Come ha scelto i candidati? Vengono dal territorio o da altre storie politiche?
“Abbiamo scelto candidati che portavano avanti già battaglie sul territorio, spesso anche calpestate. Loro rappresentano tutti gli italiani, gli anziani e i giovani, quelli che vengono dai territori violati dai cataclismi e dimenticati dallo Stato. Sono tutti nuovi tranne due o tre che, come me, hanno esperienza. Serve anche quella”.
Che cosa non le andava più bene nella Lega di Maroni?
“Era diventata una Lega che guardava solo al lombardo-veneto. Io ho portato l’Emilia dal 2 al 18 per cento e sentirmi dire, così come mi è stato detto dopo anni di lavoro, che quella terra non gli interessava più, è stato insostenibile. E poi avevo visto il partito frantumarsi troppo, da tre mesi mi interrogavo sul mio obiettivo.

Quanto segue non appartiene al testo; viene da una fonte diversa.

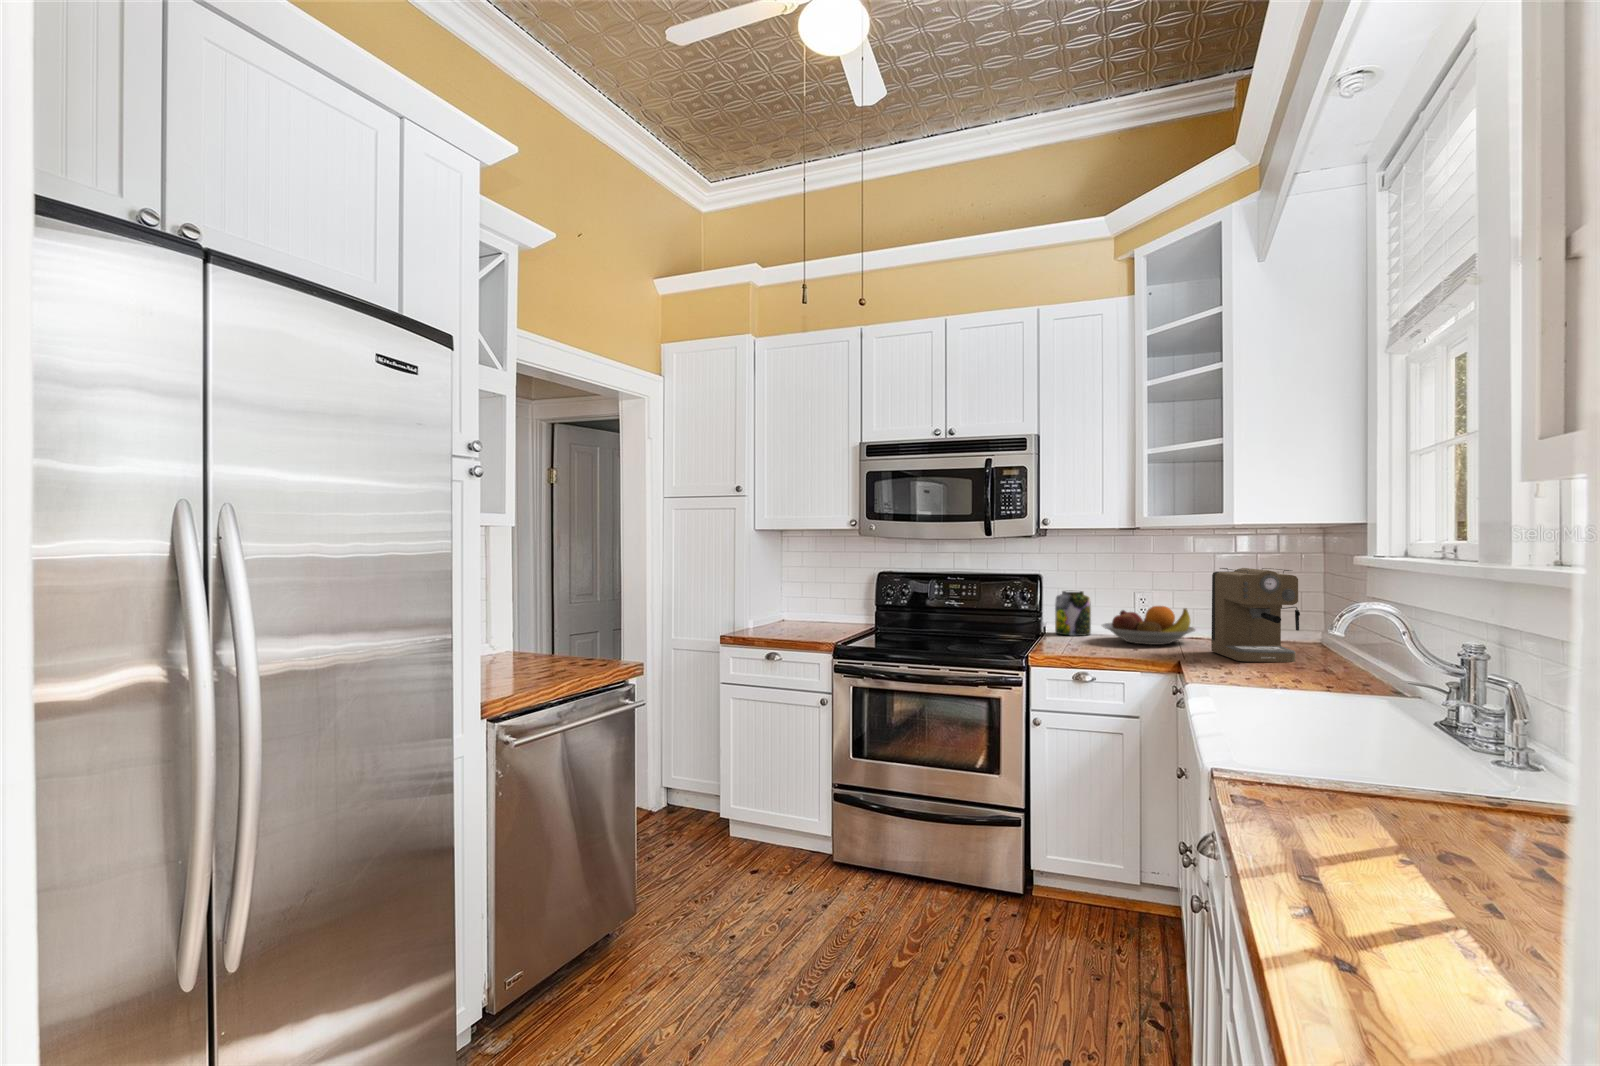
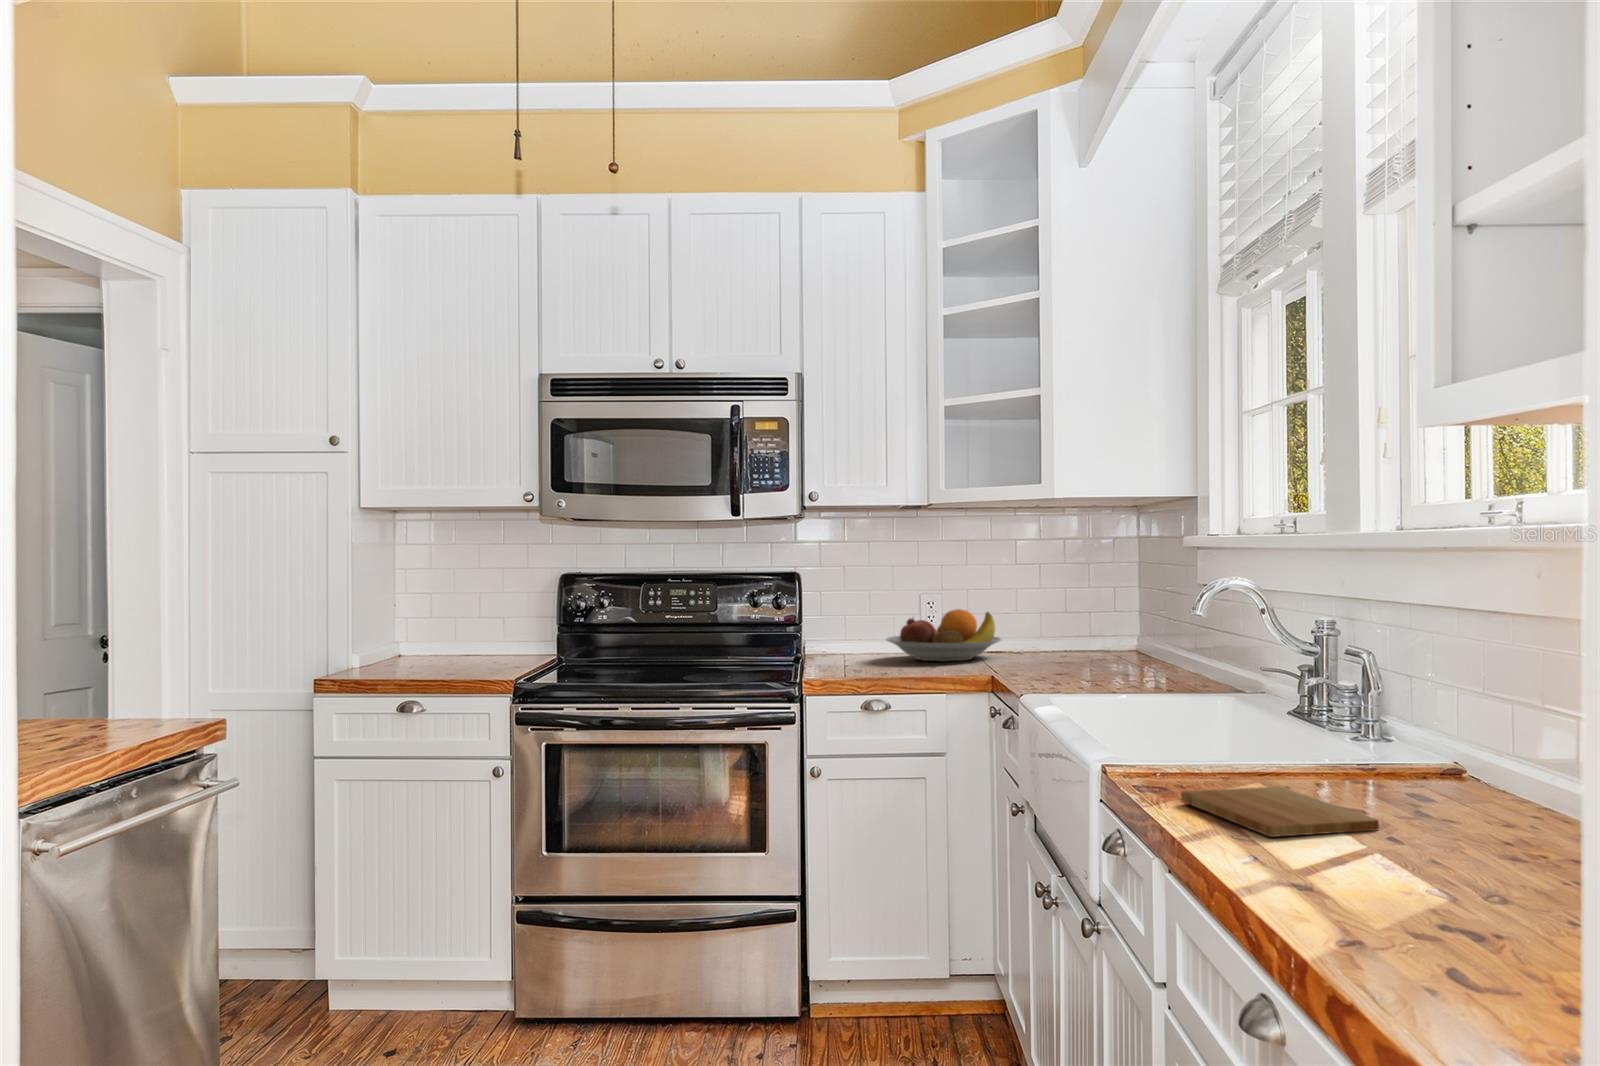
coffee maker: present [1211,568,1300,662] -> none [1025,554,1126,671]
jar: present [1055,591,1091,636] -> none [820,596,866,657]
cutting board: none [1272,812,1477,891] -> present [1181,787,1379,837]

Togliere gli stimoli a uno come me è difficile, ho fatto una scelta personale anche se potevo rimanere sicuro e tranquillo dov’ero. Ho scelto di ripartire da zero, alla fine o mi abbattono o cambierò tutto”.
Quanti voti puntate a prendere?
“È difficile fare una stima, si respira un umore strano. Quando parliamo riceviamo consenso ma il problema è farci vedere, o fai parte del sistema o sei isolato. Sento in giro molta rabbia ma, allo stesso tempo, tanti che potrebbero cambiare le cose andando a votare non vanno. I sondaggi circolati negli ultimi giorni sono da rivedere, nulla è già deciso”.